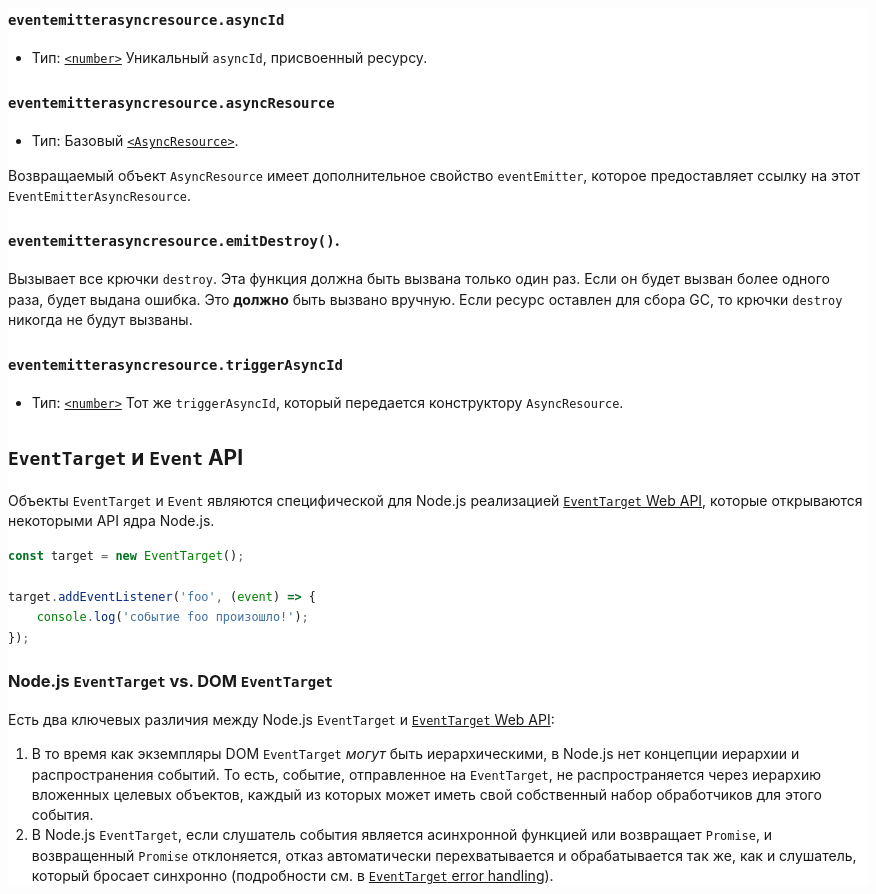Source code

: 

### `eventemitterasyncresource.asyncId`

-   Тип: [`<number>`](https://developer.mozilla.org/docs/Web/JavaScript/Data_structures#Number_type) Уникальный `asyncId`, присвоенный ресурсу.



### `eventemitterasyncresource.asyncResource`

-   Тип: Базовый [`<AsyncResource>`](async_hooks.md#asyncresource).

Возвращаемый объект `AsyncResource` имеет дополнительное свойство `eventEmitter`, которое предоставляет ссылку на этот `EventEmitterAsyncResource`.



### `eventemitterasyncresource.emitDestroy()`.

Вызывает все крючки `destroy`. Эта функция должна быть вызвана только один раз. Если он будет вызван более одного раза, будет выдана ошибка. Это **должно** быть вызвано вручную. Если ресурс оставлен для сбора GC, то крючки `destroy` никогда не будут вызваны.



### `eventemitterasyncresource.triggerAsyncId`

-   Тип: [`<number>`](https://developer.mozilla.org/docs/Web/JavaScript/Data_structures#Number_type) Тот же `triggerAsyncId`, который передается конструктору `AsyncResource`.



## `EventTarget` и `Event` API

Объекты `EventTarget` и `Event` являются специфической для Node.js реализацией [`EventTarget` Web API](https://dom.spec.whatwg.org/#eventtarget), которые открываются некоторыми API ядра Node.js.

```js
const target = new EventTarget();

target.addEventListener('foo', (event) => {
    console.log('событие foo произошло!');
});
```



### Node.js `EventTarget` vs. DOM `EventTarget`

Есть два ключевых различия между Node.js `EventTarget` и [`EventTarget` Web API](https://dom.spec.whatwg.org/#eventtarget):

1.  В то время как экземпляры DOM `EventTarget` _могут_ быть иерархическими, в Node.js нет концепции иерархии и распространения событий. То есть, событие, отправленное на `EventTarget`, не распространяется через иерархию вложенных целевых объектов, каждый из которых может иметь свой собственный набор обработчиков для этого события.
2.  В Node.js `EventTarget`, если слушатель события является асинхронной функцией или возвращает `Promise`, и возвращенный `Promise` отклоняется, отказ автоматически перехватывается и обрабатывается так же, как и слушатель, который бросает синхронно (подробности см. в [`EventTarget` error handling](#eventtarget-error-handling)).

* WHAT THIS TASK INVOLVES: Your answer must restate the entries word for word and contain no pictures.

* ANSWER SECTION:
Source code

: 

### `eventemitterasyncresource.asyncId`

-   Тип: [`<number>`](https://developer.mozilla.org/docs/Web/JavaScript/Data_structures#Number_type) Уникальный `asyncId`, присвоенный ресурсу.



### `eventemitterasyncresource.asyncResource`

-   Тип: Базовый [`<AsyncResource>`](async_hooks.md#asyncresource).

Возвращаемый объект `AsyncResource` имеет дополнительное свойство `eventEmitter`, которое предоставляет ссылку на этот `EventEmitterAsyncResource`.



### `eventemitterasyncresource.emitDestroy()`.

Вызывает все крючки `destroy`. Эта функция должна быть вызвана только один раз. Если он будет вызван более одного раза, будет выдана ошибка. Это **должно** быть вызвано вручную. Если ресурс оставлен для сбора GC, то крючки `destroy` никогда не будут вызваны.



### `eventemitterasyncresource.triggerAsyncId`

-   Тип: [`<number>`](https://developer.mozilla.org/docs/Web/JavaScript/Data_structures#Number_type) Тот же `triggerAsyncId`, который передается конструктору `AsyncResource`.



## `EventTarget` и `Event` API

Объекты `EventTarget` и `Event` являются специфической для Node.js реализацией [`EventTarget` Web API](https://dom.spec.whatwg.org/#eventtarget), которые открываются некоторыми API ядра Node.js.

```js
const target = new EventTarget();

target.addEventListener('foo', (event) => {
    console.log('событие foo произошло!');
});
```



### Node.js `EventTarget` vs. DOM `EventTarget`

Есть два ключевых различия между Node.js `EventTarget` и [`EventTarget` Web API](https://dom.spec.whatwg.org/#eventtarget):

1.  В то время как экземпляры DOM `EventTarget` _могут_ быть иерархическими, в Node.js нет концепции иерархии и распространения событий. То есть, событие, отправленное на `EventTarget`, не распространяется через иерархию вложенных целевых объектов, каждый из которых может иметь свой собственный набор обработчиков для этого события.
2.  В Node.js `EventTarget`, если слушатель события является асинхронной функцией или возвращает `Promise`, и возвращенный `Promise` отклоняется, отказ автоматически перехватывается и обрабатывается так же, как и слушатель, который бросает синхронно (подробности см. в [`EventTarget` error handling](#eventtarget-error-handling)).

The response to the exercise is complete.